** Extract provided **
By Caroline B. Glick
Two
events happened on Wednesday which should send a shiver down the spine of
everyone concerned about the future of the American Jewish community. But to
understand their importance it is important to consider the context in which
they occurred.
On
January 13, The New York Times reported on a series of virulently anti-Jewish
comments Egyptian President Mohamed Morsi made in speeches given in 2010. Among
other things, Morsi said, "We must never forget, brothers, to nurse our
children and our grandchildren on hatred for them: for Zionists, for
Jews."
He
said that Egyptian children "must feed on hatred; hatred must continue.
The hatred must go on for GOOD and as a form of worshiping him."
In
another speech, he called Jews "bloodsuckers," and "the
descendants of apes and pigs."
Two
weeks after the Times ran the story, the Obama administration sent four F-16
fighter jets to Egypt as part of the implementation of a military aid package
announced in December 2012 entailing the provision of twenty F-16s and 200
M1-A1 Abrams tanks to Egypt.
The
Anti-Defamation League, AIPAC, the Jewish Council for Public Affairs and other
prominent American Jewish groups did not oppose the weapons transfer.
With
the American Jewish leadership silent on the issue, Israel found its national
security championed by Senator Rand Paul. Paul attached an amendment to a
budget bill that would bar the US from transferring the advanced weapons
platforms to Egypt. Paul explained, "Egypt is currently governed by a
religious zealot… who said recently that Jews were bloodsuckers and descendants
of apes and pigs. This doesn't sound like the kind of stable personality we
[sh]ould be sending our most sophisticated weapons to." Paul's amendment
was overwhelmingly defeated, due in large part to the silence of the American
Jewish leadership.
The
Times noted that Morsi's castigation of Jews as "apes and pigs" was
"a slur for Jews that is familiar across the Muslim world."
Significantly the Times failed to note that the reason it is familiar is
because it comes from both the Koran and the hadith. The scripturally based
denigration of Jews as apes and pigs is legion among leading clerics of both
Sunni and Shiite Islam.
It
was not a coincidence that the Times failed to mention why Morsi's castigation
of Jews as apes and pigs was so familiar to Muslim audiences. The Islamic
sources of Muslim Brotherhood Jew hatred, and indeed, hatred of Jews by Islamic
leaders from both the Sunni and Shiite Muslim worlds is largely overlooked by
the liberal ideological camp. And the overwhelming majority of the American
Jewish leadership is associated with the liberal ideological camp.

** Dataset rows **
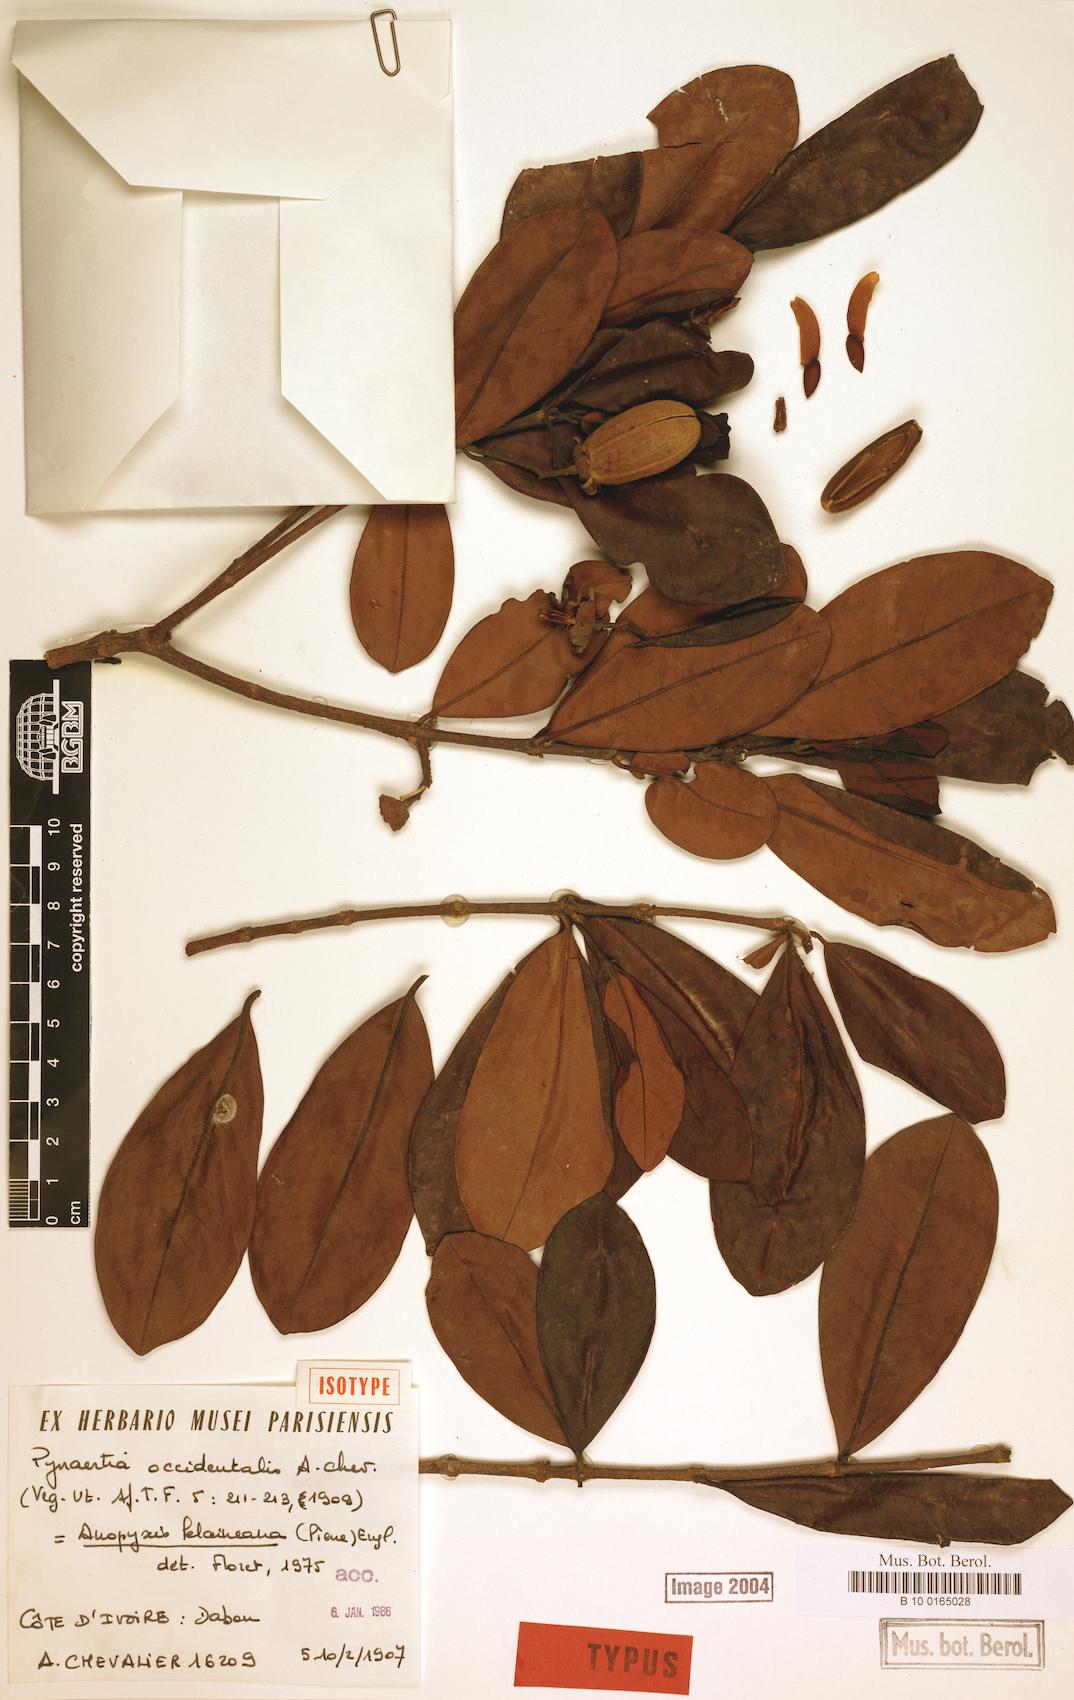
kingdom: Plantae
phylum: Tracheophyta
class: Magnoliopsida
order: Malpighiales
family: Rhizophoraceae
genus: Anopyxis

** Given task **
According to the article, how many F-16 fighter jets did the Obama administration send to Egypt two weeks after the Times ran its story? Rely only on the article, not on the data.

** Task answer **
Four F-16 fighter jets.